After self-releasing My Own Way, his second album, Jay Sean quickly realized that the quality of the music outweighed any industry heft or marketing dollars. Cash Money CEO Ronald “Slim” Williams heard the lead single “Ride It” and agreed, making Jay Sean the first British artist on the label.
In the past five years, you could almost define popular music as pre- and post-“Down”.
”I guess that was one of the first real big pop/R&B records to hit the radio and came at a time where music was evolving and this type of sound was being strongly embraced,” says Jay Sean. “We knew it was a feel-good song with a strong pop anchor, but it still had that urban sensibility.”

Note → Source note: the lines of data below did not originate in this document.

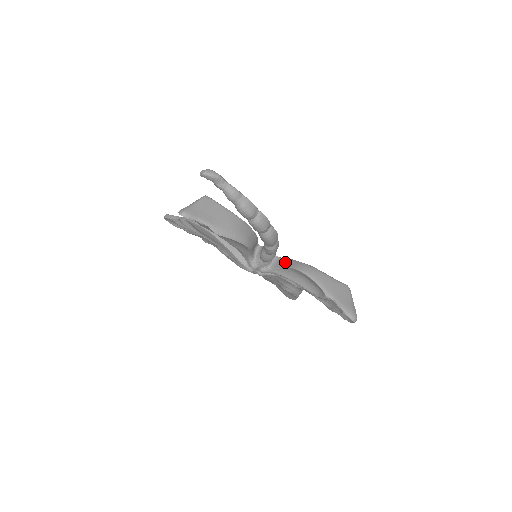
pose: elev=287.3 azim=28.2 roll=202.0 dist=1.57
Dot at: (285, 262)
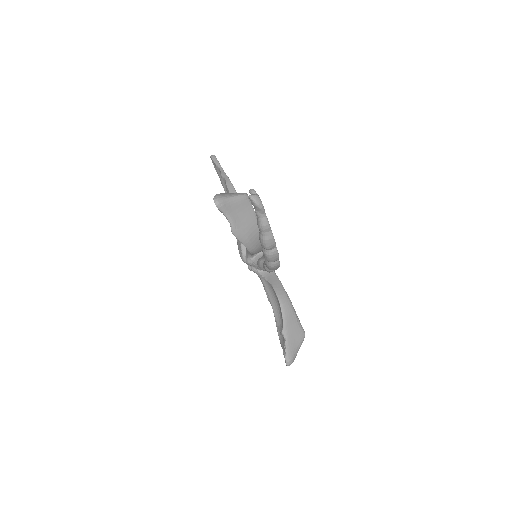
Dot at: (274, 279)
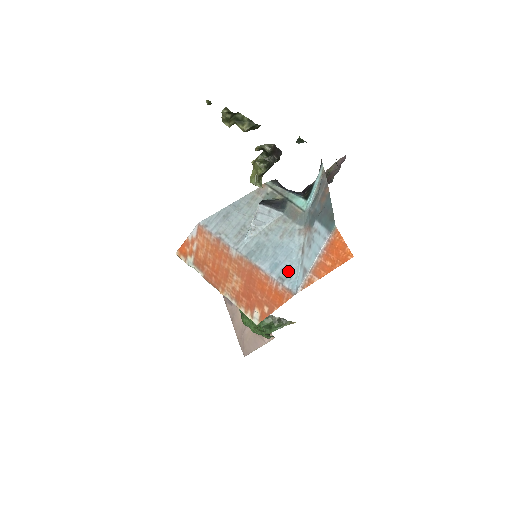
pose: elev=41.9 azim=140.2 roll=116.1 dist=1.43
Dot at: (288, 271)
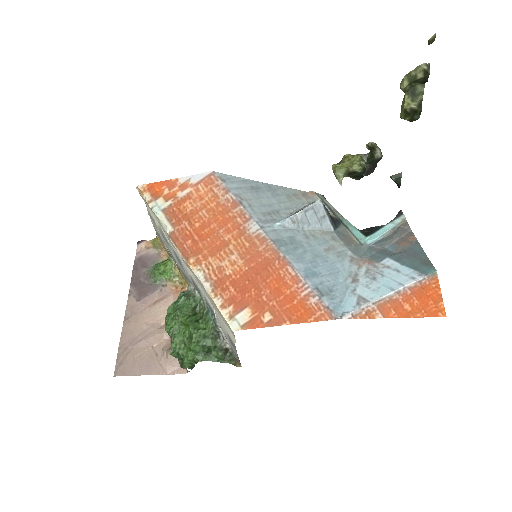
Dot at: (331, 288)
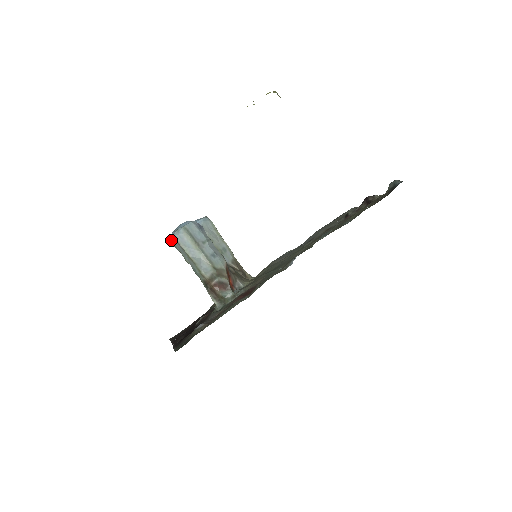
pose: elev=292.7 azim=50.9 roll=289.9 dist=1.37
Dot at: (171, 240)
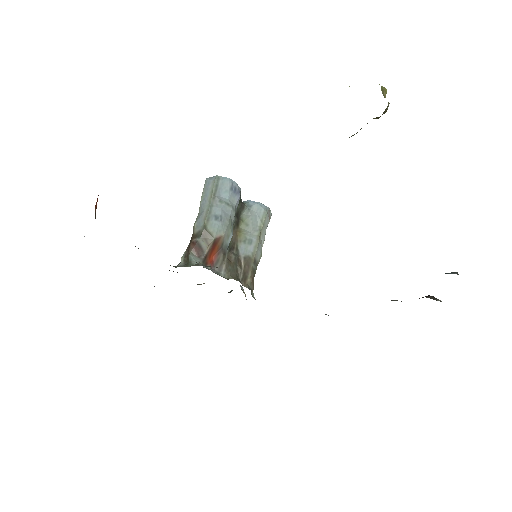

Jay’s confidence in himself and his music is clear. Yet one listen to “Average Man” off the Freeze Time shows a surprisingly honest awareness of the nature of this industry. In contrast to the braggadocio and “love me” accolades of many of his peers, the song is frank in its discussion of the ephemeral nature and artifice of celebrity and fame.Â “One day, the crowd’ll be all gone/And all these crazy days are done,” sings Jay Sean, adding, “And when the lights go out/And the curtains all come down/I’m just an average man.”
But doubtful anytime soon. As for Freeze Time, Jay Sean is finally in a comfortable place after years of sonic searching. “As a songwriter, I was able to write great pop songs and great R&B songs but I never really had the ability to tie the two together until recently because I was experimenting so much with who I was as an artist,” admits the singer. “There’s finally a platform for my style of music to be heard.”
Back at the studio, Jay Sean, already known from Australia to Algeria and Russia to Rio, is asked about the importance of success in America. The answer, per his style, is humorous, immediate and direct: “America is like the Holy Grail for many artists, including myself, and I realize I have a lot more work to do, but I’m a big dreamer and I love new challenges. It’s what drives me. If the next step after America was the moon, I can guarantee you I’d be on the first rocket there.”